» Extrait du document
La série de l'été, épisode 3, Un amour de Swann (suite)
Commentaires sur le film mis en ligne hier "Un amour de Swann" : nous en avons regardé le début hier soir et c'est catastrophique. Une daube !! Rien à voir avec Proust. Amalgame, trahison, anachronismes. Bref, à oublier.
En revanche, un tout petit film fait sur l'iPhone hier après-midi alors que nous étions au Tal pour notre pique-nique traditionnel. Pendant quelques secondes, René lit un passage de Sodome et Gomorrhe II. C'est de la balle !
Sur le point de frapper contre les volets, il eut un moment de honte en pensant qu'Odette allait savoir qu'il avait eu des soupçons, qu'il était revenu, qu'il s'était posté dans la rue. Elle lui avait dit souvent l'horreur qu'elle avait des jaloux, des amants qui espionnent. Ce qu'il allait faire était bien maladroit, et elle allait le détester désormais, tandis qu'en ce moment encore, tant qu'il n'avait pas frappé, peut-être, même en le trompant, l'aimait-elle. Que de bonheurs possibles dont on sacrifie ainsi la réalisation à l'impatience d'un plaisir immédiat ! Mais le désir de connaître la vérité était plus fort et lui sembla plus noble. Il savait que la réalité de circonstances qu'il eût donné sa vie pour restituer exactement, était lisible derrière cette fenêtre striée de lumière, comme sous la couverture enluminée d'or d'un de ces manuscrits précieux à la richesse artistique elle-même desquels le savant qui les consulte ne peut rester indifférent. Il éprouvait une volupté à connaître la vérité qui le passionnait dans cet exemplaire unique, éphémère et précieux, d'une matière translucide, si chaude et si belle.Et puis l'avantage qu'il se sentait - qu'il avait tant besoin de se sentir - sur eux, était peut-être moins de savoir que de pouvoir leur montrer qu'il savait. Il se haussa sur la pointe des pieds. Il frappa. On n'avait pas entendu, il refrappa plus fort, la conversation s'arrêta. Une voix d'homme dont il chercha à distinguer auquel de ceux des amis d'Odette qu'il connaissait elle pouvait appartenir demanda :
"Qui est là ?"

» À faire
a) Pouvez-vous retaper, dans le billet sur Un amour de Swann, tout ce qui va de "Commentaires sur le" jusqu'à "de la balle !" ?
b) Dans le billet sur Un amour de Swann :
(i) Où avait lieu le pique-nique traditionnel ?
(ii) Avec quel appareil le petit film a-t-il été tourné ?
(iii) Qu'est-ce que la voix d'homme demande à la fin ?
c) Pouvez-vous poursuivre le billet sur Un amour de Swann à partir de l'endroit où il s'arrête ?

» Matériel recueilli
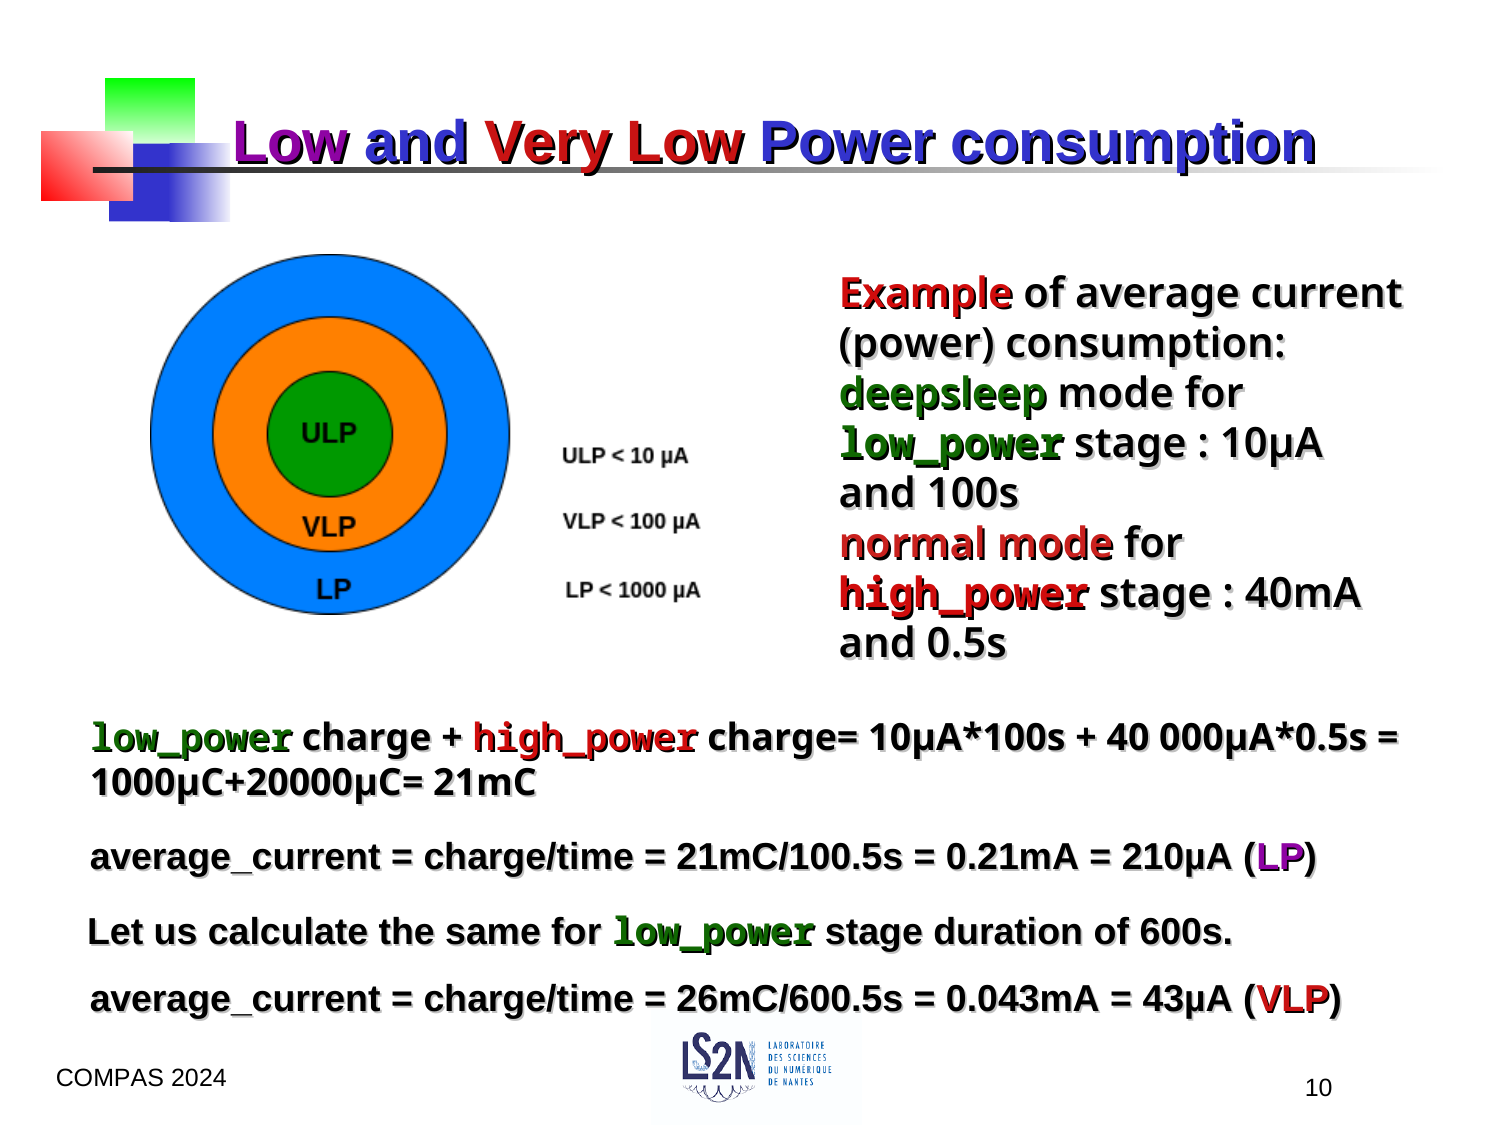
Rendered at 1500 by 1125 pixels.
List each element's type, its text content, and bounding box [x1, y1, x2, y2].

» Résultats dans l'ordre
a)
Commentaires sur le film mis en ligne hier "Un amour de Swann" : nous en avons regardé le début hier soir et c'est catastrophique. Une daube !! Rien à voir avec Proust. Amalgame, trahison, anachronismes. Bref, à oublier.
En revanche, un tout petit film fait sur l'iPhone hier après-midi alors que nous étions au Tal pour notre pique-nique traditionnel. Pendant quelques secondes, René lit un passage de Sodome et Gomorrhe II. C'est de la balle !

b)
(i) Au Tal.
(ii) Avec l'iPhone.
(iii) « Qui est là ? »

c)
Il n'était pas sûr de la reconnaître. Il frappa encore une fois. On ouvrit la fenêtre, puis les volets. Maintenant qu'il n'y avait plus moyen de reculer et, puisqu'elle allait tout savoir, pour ne pas avoir l'air trop malheureux, trop jaloux et curieux, il se contenta de crier d'un air négligent et gai : "Ne vous dérangez pas, je passais par là, j'ai vu de la lumière, j'ai voulu savoir si vous n'étiez pas souffrante."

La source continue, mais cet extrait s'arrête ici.